Trevor Lawrence

LOUISVILLE, KY. (WDRB) -- As the Southeastern Conference keeps light from falling on Atlantic Coast Conference football teams, Clemson snatches the leftover love from its ACC brethren.

Maybe that will change Saturday night.

I’ll say it: The ACC would benefit from a Miami victory at Clemson.

The ACC would become a more relevant place if the final standings were no longer as predictable as Dabo Swinney showing up in that trademark orange baseball cap.

Neither Mike Krzyzewski and Duke nor Roy Williams and North Carolina have touched the dominance Swinney has created at Clemson.

The record shows that Clemson has won 43 of its last 45 ACC games. Pittsburgh, by one point, and Georgia Tech, by three, are the only ACC programs to topple the Tigers during that thunderous stretch.

Clemson has not lost an ACC game by more than a field goal since Georgia Tech handled the Tigers 28-6 on Nov. 15, 2014.

That’s great for Swinney, who upgraded Clemson from a nice regional football program to a national brand.

It’s a mustard stain on the lapel of the ACC football.

The Tigers have become Apple, Facebook, Goldman Sachs.

Respected. Feared.

And difficult to root for.

The rest of the ACC has become anonymous.

Clemson has the best players. The best coaches. The best facilities.

The Tigers have everything except the thing the ACC needs to elevate the league’s national profile: a legitimate rival, somebody to make Clemson sweat.

The ACC would be infinitely more interesting if Virginia Tech, North Carolina, Louisville, Florida State or Miami put a serving of legitimate fear in the Tigers.

Miami (3-0 and ranked No. 7) gets the next crack.

“(Miami coach) Manny Diaz will have to answer questions all week talking about how Clemson is the bar, not only in the ACC, but also the country,” analyst Kirk Herbstreit said on the ESPN College Football Podcast this week.

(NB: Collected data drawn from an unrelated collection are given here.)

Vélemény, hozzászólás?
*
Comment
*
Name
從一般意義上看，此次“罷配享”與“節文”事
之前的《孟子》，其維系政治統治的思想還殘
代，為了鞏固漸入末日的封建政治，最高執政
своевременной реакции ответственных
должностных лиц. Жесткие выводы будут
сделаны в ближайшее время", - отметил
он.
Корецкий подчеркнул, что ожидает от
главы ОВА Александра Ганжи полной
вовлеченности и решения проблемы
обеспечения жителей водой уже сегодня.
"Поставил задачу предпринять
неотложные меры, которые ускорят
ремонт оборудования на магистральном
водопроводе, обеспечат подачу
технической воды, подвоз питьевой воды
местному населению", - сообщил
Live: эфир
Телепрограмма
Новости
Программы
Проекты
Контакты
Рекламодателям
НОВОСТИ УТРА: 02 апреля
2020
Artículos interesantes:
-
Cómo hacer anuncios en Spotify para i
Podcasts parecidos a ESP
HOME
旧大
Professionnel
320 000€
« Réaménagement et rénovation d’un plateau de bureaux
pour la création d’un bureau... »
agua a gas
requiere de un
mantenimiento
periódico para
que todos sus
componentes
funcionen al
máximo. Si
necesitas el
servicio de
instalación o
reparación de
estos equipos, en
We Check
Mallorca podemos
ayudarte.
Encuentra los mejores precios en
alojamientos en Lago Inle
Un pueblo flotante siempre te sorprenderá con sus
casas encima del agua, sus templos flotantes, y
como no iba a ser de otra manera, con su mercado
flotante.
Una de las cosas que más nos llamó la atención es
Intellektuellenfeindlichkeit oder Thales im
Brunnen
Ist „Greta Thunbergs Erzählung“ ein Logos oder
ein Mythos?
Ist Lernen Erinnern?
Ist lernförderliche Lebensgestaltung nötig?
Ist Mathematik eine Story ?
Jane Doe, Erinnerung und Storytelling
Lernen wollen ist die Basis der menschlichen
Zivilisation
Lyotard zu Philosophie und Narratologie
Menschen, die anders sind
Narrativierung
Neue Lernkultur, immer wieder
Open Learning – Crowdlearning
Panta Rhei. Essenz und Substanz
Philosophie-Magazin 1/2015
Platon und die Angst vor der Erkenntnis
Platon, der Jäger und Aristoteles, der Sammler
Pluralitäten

“Now you get a chance to go on the road and take on Trevor Lawrence and Travis Etienne and Brent Venables. You have watched these guys play in big games and now you are going to get thrown into the ring with them and you are going to find out how good you are.

“We will see. (Miami’s) front line guys are capable athletically. I don’t think they have the depth. I think they are trying to build that. We will find out where Miami is.”

Miami offensive coordinator Rhett Lashlee sort of, kind of tried to splash some garlic into the rivalry Tuesday. He said that Clemson was well known for its ability to steal play-calls from the opposing sidelines. Before anybody could twist his words into a crawl across ESPN, Lashlee said Clemson was just one of many schools adept at sign stealing and it was not against the rules.

Nice try, coach. But to give the rivalry more than fake juice, Miami must do more — like win the game Saturday night as a 14-point underdog.

Sources say Clemson dispatched Miami by a combined margin of 96-3 in 2015 and 2017, the last two times the programs played. Can you imagine Howard Schnellenberger, Jimmy Johnson or Dennis Erickson accepting 96-3?

The Hurricanes were supposed to serve as one of the league’s national brands when Miami was recruited from the Big East in the summer of 2003.

A program that won five national titles from 1983-2001 has not delivered a Top-10 finish in the final AP college football poll since joining the ACC.

The Hurricanes have played in more Peach, Independence and Sun bowls (two each) than major bowls (one — Orange, 2017) during that period.

This should be a great weekend for ACC football. The Big 12 lost its marquee matchup with Oklahoma and Texas stumbling into the Red River Shootout off ugly losses.

The Big 10 and Pac-12 are at least two weeks away from the joining the fun.

The SEC lineup tilts heavily toward Tennessee’s Show-Me visit to Georgia. It’s too soon to expect Lane Kiffin and Ole Miss to scuff Nick Saban’s sneakers at Alabama.

The ACC has a stronger card. Louisville and Georgia Tech own Friday night with their ESPN matchup in Atlanta.

Saturday will open with another intriguing matchup of ACC unbeatens: Virginia Tech at North Carolina. After slogging through North Carolina State at Virginia, Duke at Syracuse and Pitt finally hitting the road (to Boston College), the spotlight will swing back to the ACC in prime time.

Not Florida State at Notre Dame. That’s another column.

The main event will be Miami at Clemson.

We’ll find out if ACC football is ready to become more than a Swinney informercial.